3. Communications, Navigation, and Autonomy
A key enabler for these USVs is their sophisticated communications package. The Murena-300 boasts “permanent high-speed access to the Internet on board,” complete with “On-line Interference-proof GNSS” and an inertial navigation unit. Among the exhibits at Army-2024, analysts spotted what looked like a Starlink antenna, camouflaged but detectable a reference to the same satellite comms technology that has proven so valuable for Ukrainian USVs.
Real-time remote guidance is therefore possible, with operators being able to guide the drone to its target with accuracy. The addition of LIDAR and multi-spectral sensors indicates a platform that can navigate autonomously as well as acquire targets, even in hostile electromagnetic environments.
4. Swarm Command Algorithms and Operations Doctrine
The operational jump is not so much in hardware, but in software. Swarm coordination algorithms, now a focus of both Russian and Western research, enable distributed control of large USV fleets. The U.S. Office of Naval Research’s CAST program points out the advantage of “cooperative operations of unmanned maritime systems” where “swarms seem to be an attractive solution if high-redundancy and absence of single-point of failure are needed.” Practically speaking, this would involve Russian USVs attacking on multiple vectors, saturating static defenses and penetrating radar blind spots.
5. Detection: Radar, Acoustic, and Multisensor Fusion
Protection against such swarms needs a layered sensor solution.
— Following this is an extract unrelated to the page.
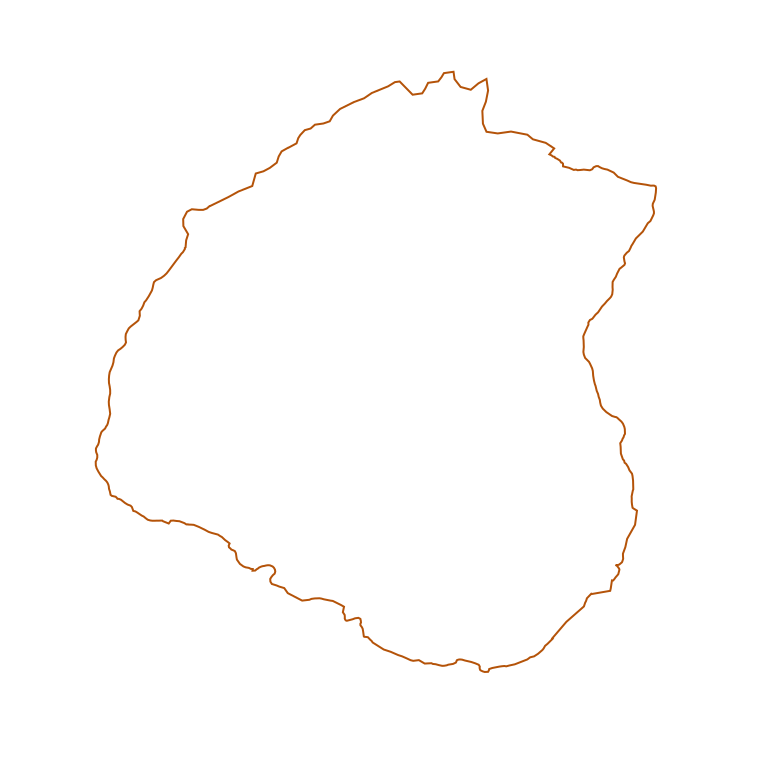 the district of Konawe Kepulauan, Sulawesi Tenggara, Indonesia, rotated 82°
{"feature_id": "22746128B22870517920414", "entity_name": "Konawe Kepulauan", "entity_type": "district", "adm_level": 2, "iso_a3": "IDN", "parent_name": "Indonesia", "parent_adm1": "Sulawesi Tenggara", "projection": "robinson", "projection_center": [123.119, -4.119], "detail": "fine", "context": "isolated", "style": "outline", "palette": "amber", "viewbox_px": 768, "rotation_deg": 82, "n_neighbors": 0, "source": "geoboundaries", "source_scale": "gbopen_adm2", "svg_char_len": 6113}
<svg xmlns="http://www.w3.org/2000/svg" viewBox="0 0 768 768"><g transform="rotate(82 384 384)"><path d="M242.9,92.7L239.2,90.3L232.3,88.2L228.0,87.3L226.1,87.5L225.1,89.0L224.7,92.3L223.2,96.5L219.7,108.4L218.5,111.4L216.4,114.7L211.4,123.5L206.6,127.1L202.8,132.9L201.8,135.7L200.7,138.1L199.2,140.3L198.0,141.7L197.8,143.6L198.6,146.3L200.3,147.9L201.0,150.4L199.5,156.3L199.4,159.8L199.2,162.6L198.4,164.0L198.4,166.3L195.7,170.6L193.4,176.4L190.7,176.1L189.6,176.9L189.3,177.8L187.2,178.7L185.1,181.2L183.9,183.1L182.8,183.5L182.3,185.0L180.9,186.3L179.6,188.3L174.4,182.7L167.7,190.3L162.4,202.5L157.1,207.3L151.7,223.1L151.7,236.5L148.5,247.4L140.0,249.8L127.2,248.6L118.6,243.8L107.9,240.1L96.2,240.1L99.4,248.6L104.7,257.1L100.5,266.8L91.9,271.7L84.5,271.7L84.5,281.4L88.2,284.4L91.9,288.2L91.9,298.4L97.3,302.1L101.5,305.7L101.5,315.4L86.6,326.4L86.6,331.2L89.8,338.5L94.1,355.5L98.3,364.0L100.6,374.5L105.5,389.2L111.1,397.2L116.3,401.2L117.6,407.8L117.6,416.3L120.8,421.1L121.6,427.1L125.8,432.3L128.6,434.7L133.5,437.1L136.8,446.0L136.7,446.1L139.4,453.0L144.0,456.6L149.9,459.4L154.1,467.0L156.6,473.8L157.7,481.7L169.6,486.9L173.1,501.3L177.3,512.3L183.6,531.6L183.5,531.9L185.6,535.1L186.4,538.9L185.8,543.1L184.2,550.0L186.0,555.1L192.7,559.9L199.7,560.7L208.4,557.1L214.1,559.9L221.1,561.5L221.6,562.3L222.6,562.4L225.5,564.8L226.8,566.6L229.9,569.5L232.8,572.5L241.8,581.4L244.2,583.9L246.2,586.7L248.0,590.1L249.5,595.3L251.1,597.6L253.5,598.6L256.6,599.7L259.1,600.8L264.3,604.7L268.1,608.0L269.7,609.9L272.9,611.6L275.7,613.6L277.9,615.9L282.5,616.3L286.8,618.4L288.1,620.4L291.8,626.8L293.4,629.0L296.1,631.0L298.6,632.7L301.4,633.4L304.4,633.7L306.9,633.7L309.1,635.2L311.0,637.7L312.5,640.1L313.7,642.6L315.6,644.6L318.7,646.6L321.1,647.9L324.8,648.9L328.0,650.3L334.1,654.0L337.3,655.0L341.0,655.8L344.7,656.2L348.1,656.0L351.7,656.0L355.4,656.5L358.7,657.8L363.2,659.0L366.5,659.3L370.9,659.2L375.4,659.3L379.0,660.7L381.1,661.7L384.4,662.9L386.2,663.9L387.4,665.1L389.3,666.4L391.3,669.4L392.5,670.7L394.6,671.7L396.1,672.5L399.3,673.8L401.7,674.3L404.4,675.6L405.5,676.6L407.7,678.2L409.4,678.5L411.5,678.5L414.4,677.8L417.0,678.2L419.2,679.2L420.8,680.3L424.5,680.7L427.5,680.3L431.1,679.0L435.8,676.9L437.2,675.7L439.4,674.2L441.1,672.8L443.0,671.7L445.3,671.0L447.1,670.8L449.5,670.9L452.2,670.4L455.7,670.2L456.9,669.1L458.3,665.4L459.9,664.2L460.6,663.9L460.9,662.4L462.0,660.6L465.7,657.1L466.7,655.9L467.7,654.7L469.2,651.9L470.7,650.8L474.8,649.9L475.6,647.9L476.9,646.3L480.6,642.2L481.8,640.4L483.5,638.9L485.5,636.9L486.6,634.5L487.2,632.3L488.4,622.6L489.1,622.0L492.2,616.6L489.7,614.2L489.9,611.6L490.8,608.4L491.4,605.7L494.0,601.0L495.5,599.3L495.7,597.7L495.9,597.6L496.5,594.3L497.0,592.0L499.7,587.3L503.6,581.5L506.0,578.3L507.6,575.1L510.0,569.4L511.8,567.4L512.9,565.9L516.4,563.1L518.9,560.5L520.4,559.1L522.5,560.3L524.2,560.2L525.5,559.0L526.7,558.2L527.9,556.1L528.8,554.9L531.0,554.2L535.4,554.2L537.4,554.1L542.1,551.7L545.1,548.6L546.3,546.5L547.2,543.7L547.6,542.9L548.5,541.7L549.0,539.7L550.6,540.2L550.8,537.5L549.7,535.8L549.3,534.7L548.4,533.3L547.7,530.9L547.5,529.4L547.5,527.9L547.3,526.0L547.3,524.1L547.7,522.2L549.2,519.7L550.6,518.6L552.7,517.8L554.7,517.8L556.6,518.7L557.8,520.6L559.6,522.5L561.2,523.8L563.9,524.0L566.4,522.9L568.6,518.3L570.0,516.0L572.2,511.2L577.7,508.4L587.1,495.2L587.3,487.9L586.7,485.8L586.7,482.5L587.2,477.7L587.8,475.8L588.8,473.6L591.1,467.0L591.7,464.9L596.9,457.3L599.0,454.6L604.3,456.5L607.2,455.1L609.1,455.2L610.8,455.5L612.0,455.2L612.9,454.6L613.3,453.7L612.6,447.8L612.0,445.3L612.0,441.9L613.3,440.1L615.3,439.9L617.1,440.0L618.2,440.8L619.7,440.9L621.4,439.9L623.3,439.2L625.7,439.1L631.2,439.1L631.6,438.7L632.1,436.5L632.5,435.2L635.5,433.1L636.6,432.1L638.4,431.2L646.9,421.2L650.1,414.7L654.4,407.7L656.2,404.0L658.8,399.8L661.2,396.1L662.2,393.6L662.3,387.9L666.5,382.6L667.1,375.9L668.0,374.6L668.7,371.8L670.0,368.8L671.2,365.6L671.4,363.5L671.3,361.0L670.9,359.5L670.8,354.6L670.0,352.0L669.8,351.5L667.7,350.3L667.3,348.8L667.3,347.2L667.8,345.1L669.1,342.3L671.4,336.3L673.3,332.5L675.2,329.3L676.8,328.6L677.5,328.5L678.1,328.8L679.3,328.8L680.5,328.6L681.3,327.8L682.4,326.1L683.2,324.3L683.5,321.0L682.0,319.9L680.9,319.5L680.3,316.3L679.9,309.0L679.9,306.5L680.0,304.1L680.6,302.2L680.2,299.0L679.8,293.5L676.7,280.4L675.0,277.3L674.6,273.3L672.6,269.0L669.5,264.2L668.2,262.8L665.7,260.9L664.1,258.3L659.7,252.4L659.3,252.8L644.9,236.5L632.1,217.0L628.5,215.2L627.3,214.3L625.4,213.3L624.6,213.0L624.2,212.6L620.6,208.0L620.9,207.8L620.3,188.8L618.0,187.9L610.2,185.6L610.5,184.5L609.4,183.2L607.7,181.6L605.0,178.5L601.1,176.9L600.3,176.7L599.5,176.9L597.6,177.9L596.5,178.6L595.9,179.3L595.6,179.1L595.8,177.4L595.5,176.1L593.7,173.2L592.7,172.6L590.4,171.5L587.8,171.3L585.3,171.0L579.1,167.7L571.2,164.8L558.4,155.0L544.6,151.1L541.9,154.4L541.1,155.1L537.9,155.2L535.2,155.1L531.8,154.6L529.7,154.4L524.9,152.7L524.3,152.5L523.0,151.8L514.3,150.8L509.6,150.7L507.3,150.9L503.7,152.9L500.2,153.8L496.7,155.4L495.4,156.7L493.2,156.9L491.9,157.9L485.9,159.1L479.1,158.4L475.5,158.3L473.1,156.2L471.2,155.2L470.3,154.3L468.3,153.4L466.9,152.3L462.1,151.8L459.9,152.0L456.5,152.9L454.3,154.1L451.2,156.7L450.0,157.6L449.2,158.5L448.8,159.7L447.4,162.7L442.7,167.8L438.8,170.8L435.6,172.2L432.5,172.5L429.7,172.5L426.6,173.2L423.7,173.4L420.4,174.3L415.2,174.8L413.5,175.2L409.7,175.6L404.9,175.7L400.1,175.4L397.5,175.7L392.8,177.1L390.6,177.9L386.2,181.2L382.7,182.0L380.0,182.1L375.2,181.0L368.7,180.3L366.1,180.2L364.5,180.0L362.4,178.8L355.2,174.3L353.8,173.3L351.6,173.1L349.3,171.2L348.4,168.6L344.8,164.9L342.8,162.0L337.6,157.3L335.1,154.1L332.9,151.7L330.5,148.5L329.2,147.0L326.9,145.5L322.5,144.4L319.8,144.2L314.8,143.4L312.9,142.0L310.1,139.5L307.1,137.8L302.7,134.7L301.9,133.2L299.5,129.3L298.0,128.5L296.3,128.8L292.1,128.9L291.0,128.5L290.2,128.0L287.8,125.3L286.4,122.9L283.5,120.9L281.5,119.7L280.3,118.6L274.9,114.3L269.1,106.5L261.5,100.4L259.7,97.5L254.4,93.9L252.5,92.9L250.6,92.7L245.0,93.2L242.9,92.7Z" fill="none" stroke="#b45309" stroke-width="2"/></g></svg>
Conventional marine radars, although good at long range, are unable to cope with the low profile and small radar cross-section of USVs such as the Murena-300 in cluttered coastal waters. Current research highlights the strength of millimeter-wave (MMW) radar and radar-camera fusion for small target detection, with algorithms like ROTracker using Doppler velocity and spatial clustering to provide real-time tracking of USVs. LiDAR and EO/IR sensors provide additional robustness, especially in adverse lighting or weather, but their high expense and data processing requirements preclude broad deployment.
6. Integrated Sensing and Communication (ISAC) Protocols
New concepts in defense are looking to use integrated sensing and communication (ISAC) protocols, using existing 4G/5G infrastructure to offer communications as well as radar-like sensing. The 3GPP industry standards body is exploring ISAC capabilities for future releases, with a view to supporting “localization, tracking, and identification of small UAVs” and, by implication, USVs, using combined radar-communications waveforms. Such a dual-use function might provide scalable, low-cost detection across key maritime areas.
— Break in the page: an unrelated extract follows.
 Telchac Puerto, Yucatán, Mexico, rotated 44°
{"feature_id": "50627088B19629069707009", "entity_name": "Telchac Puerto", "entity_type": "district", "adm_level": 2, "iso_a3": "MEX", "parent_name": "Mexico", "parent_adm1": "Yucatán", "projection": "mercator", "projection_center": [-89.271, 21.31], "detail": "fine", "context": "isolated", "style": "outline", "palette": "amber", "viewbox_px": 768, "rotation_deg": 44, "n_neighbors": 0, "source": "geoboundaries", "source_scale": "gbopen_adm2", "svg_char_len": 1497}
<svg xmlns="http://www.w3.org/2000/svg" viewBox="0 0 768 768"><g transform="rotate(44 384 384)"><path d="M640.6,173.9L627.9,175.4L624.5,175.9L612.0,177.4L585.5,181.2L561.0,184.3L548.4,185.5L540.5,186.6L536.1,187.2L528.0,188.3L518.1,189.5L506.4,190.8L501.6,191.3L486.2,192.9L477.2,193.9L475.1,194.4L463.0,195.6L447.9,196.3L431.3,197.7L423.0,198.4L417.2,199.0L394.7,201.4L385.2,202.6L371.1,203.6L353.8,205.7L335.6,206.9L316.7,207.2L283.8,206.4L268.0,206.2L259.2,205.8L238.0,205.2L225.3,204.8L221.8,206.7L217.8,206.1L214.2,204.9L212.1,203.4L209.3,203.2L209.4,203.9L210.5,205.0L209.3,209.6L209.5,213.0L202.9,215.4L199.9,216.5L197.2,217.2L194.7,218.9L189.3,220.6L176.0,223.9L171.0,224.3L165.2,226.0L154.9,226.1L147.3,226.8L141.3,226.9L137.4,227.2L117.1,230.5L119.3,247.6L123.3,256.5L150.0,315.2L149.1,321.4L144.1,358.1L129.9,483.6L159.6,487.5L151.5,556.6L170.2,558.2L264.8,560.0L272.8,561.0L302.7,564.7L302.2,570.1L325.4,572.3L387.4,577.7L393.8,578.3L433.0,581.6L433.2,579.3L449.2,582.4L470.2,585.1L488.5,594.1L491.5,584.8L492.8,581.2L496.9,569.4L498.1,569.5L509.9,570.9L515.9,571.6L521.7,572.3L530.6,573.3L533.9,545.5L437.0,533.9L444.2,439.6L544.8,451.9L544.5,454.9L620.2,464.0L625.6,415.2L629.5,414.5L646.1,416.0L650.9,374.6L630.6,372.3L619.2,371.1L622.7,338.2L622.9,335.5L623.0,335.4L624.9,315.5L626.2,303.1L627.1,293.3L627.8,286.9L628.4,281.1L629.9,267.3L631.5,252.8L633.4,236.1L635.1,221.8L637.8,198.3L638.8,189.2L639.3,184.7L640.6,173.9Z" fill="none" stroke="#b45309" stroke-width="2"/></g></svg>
7. Electronic Warfare and Countermeasures
Electronic warfare (EW) is a two-edged sword. The Murena-300 is referred to as “resistant to electronic warfare,” but its dependence on satellite and GNSS links makes it vulnerable to jamming and spoofing. Directed-energy systems, RF jammers, and GNSS spoofers are already operational in NATO navies, but the spread of autonomous guidance and inertial navigation systems across USVs makes EW calculations more difficult. As Zachary Kallenborn and Marcel Plichta noted, “Directed-energy and kinetic weapons intended to counter UAVs are also being tested against unmanned surface vessels (USVs) and unmanned ground vehicles (UGVs).” The competition is on to deploy integrated, adaptive EW suites capable of countering not only single drones, but coordinated swarms(EW and countermeasures analysis).
The accelerated development of unmanned naval warfare is revolutionizing the Black Sea as a testing ground for swarm operations, advanced sensors, and networked electronic warfare. The capacity to detect, track, and disable hundreds of low-profile, high-speed strike boats will challenge the capabilities of existing naval defense systems and propel a new generation of technological development in maritime security.